Всеволод Иванов - Серапионовы братья. 1921: альманах
— Не дашь?
Старик плотнее завертывается в байку.
— Жиган чертов! Братишки…
Визжит Галка уж не своим, а чужим голосом, поросячьим визжит:
— Налево иду! Делитесь, братишки, недвижимым моим. Кусочек хлебца! Закусить…
Его подхватывают под руки. Мигает свет. И по ночным коридорам воет плач, бередя утихшую было галерею, поднимая — секретное — для молитвы.
— Дай, Господи, чтобы того!
Вой спиралью крутит из коридоров на улицы, по полям, в леса и опять на площади… именем революции… вздымаясь в вихревые ледяные столбы.
— Налево иду! На-аалево.
Волочат быстро-быстро, что воры мешок. Скорее, через черный плац. Галка цепляется ногами за кирпичины; ноги у него вдруг стали граблями. Скорее! Чугунная скрипнула дверь. Опять тихо.
В штабе вспыхнул огонек. Дондрюкову не спится от разных мыслей.
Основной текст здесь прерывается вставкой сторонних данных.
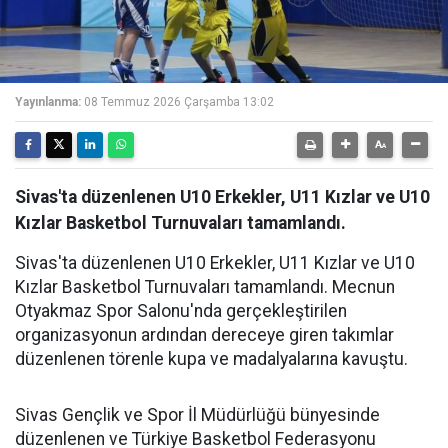
Yayınlanma:
08 Temmuz 2026 Çarşamba 13:02
Sivas'ta düzenlenen U10 Erkekler, U11 Kızlar ve U10
Kızlar Basketbol Turnuvaları tamamlandı.
Sivas'ta düzenlenen U10 Erkekler, U11 Kızlar ve U10
Kızlar Basketbol Turnuvaları tamamlandı. Mecnun
Otyakmaz Spor Salonu'nda gerçekleştirilen
organizasyonun ardından dereceye giren takımlar
düzenlenen törenle kupa ve madalyalarına kavuştu.
Sivas Gençlik ve Spor İl Müdürlüğü bünyesinde
düzenlenen ve Türkiye Basketbol Federasyonu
Он вышел на крыльцо. Он только что думал о том, как нужно организовать жизнь… И размеренно, и точно установить каждому порцион и дело… и под звуки гонга сзывать всех на труд, на войну, на отдых… к вечернему чаю. Революция должна победить дисциплиной… Впрочем, плевать ему на революцию. Надо, надо устроить точную дисциплинированную жизнь. Никаких классов. Начальство и народ. Позвольте…
Серые острые облака присели, отдыхая, на кирпичной стенке. Одно из них, что носорог, гложет колокольный крест. Справа желтые флигеля с белыми фризами, закругленные окна, полосатый шлахбаум и фонарь с перекладиной…
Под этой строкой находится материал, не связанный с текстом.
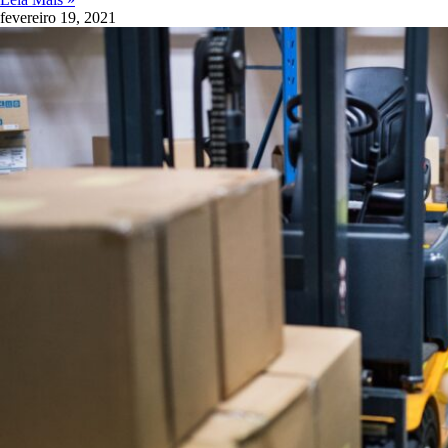
fevereiro 19, 2021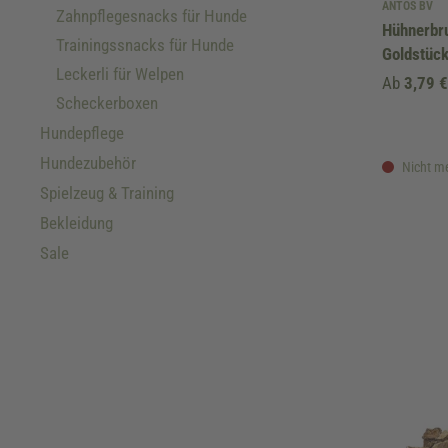
ANTOS BV
Zahnpflegesnacks für Hunde
Hühnerbr
Trainingssnacks für Hunde
Goldstüc
Leckerli für Welpen
Ab
3,79 
Scheckerboxen
Hundepflege
Hundezubehör
Nicht me
Spielzeug & Training
Bekleidung
Sale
Что это? Сейчас или сто лет назад?
Ах, томит мечта о старом, забираешь еще глубже на несколько столетий, еще древнее: суровый маркиз Николло III, супруга его Паризина, возымевшая страсть к пасынку-пажу…
Выстрел смял мечту в комок, швырнул, там, за стенкою, пробежал выстрел, упал в воду, шелестя меж камышей, переплыл реку и побежал стремглав по пустоши. А за ним через минуту мчался второй, его догоняя.
Дондрюков присел у каменного искалеченного льва.
После дождя на дворе лужи. И сто лет назад также были лужи. И так же мылись в них синие звезды.
Тяжело, многопудово ерзнула в стене чугунная дверь — и, скользя за Ругаем, ухнула звонко. Дрогнули от удара синие звезды в луже.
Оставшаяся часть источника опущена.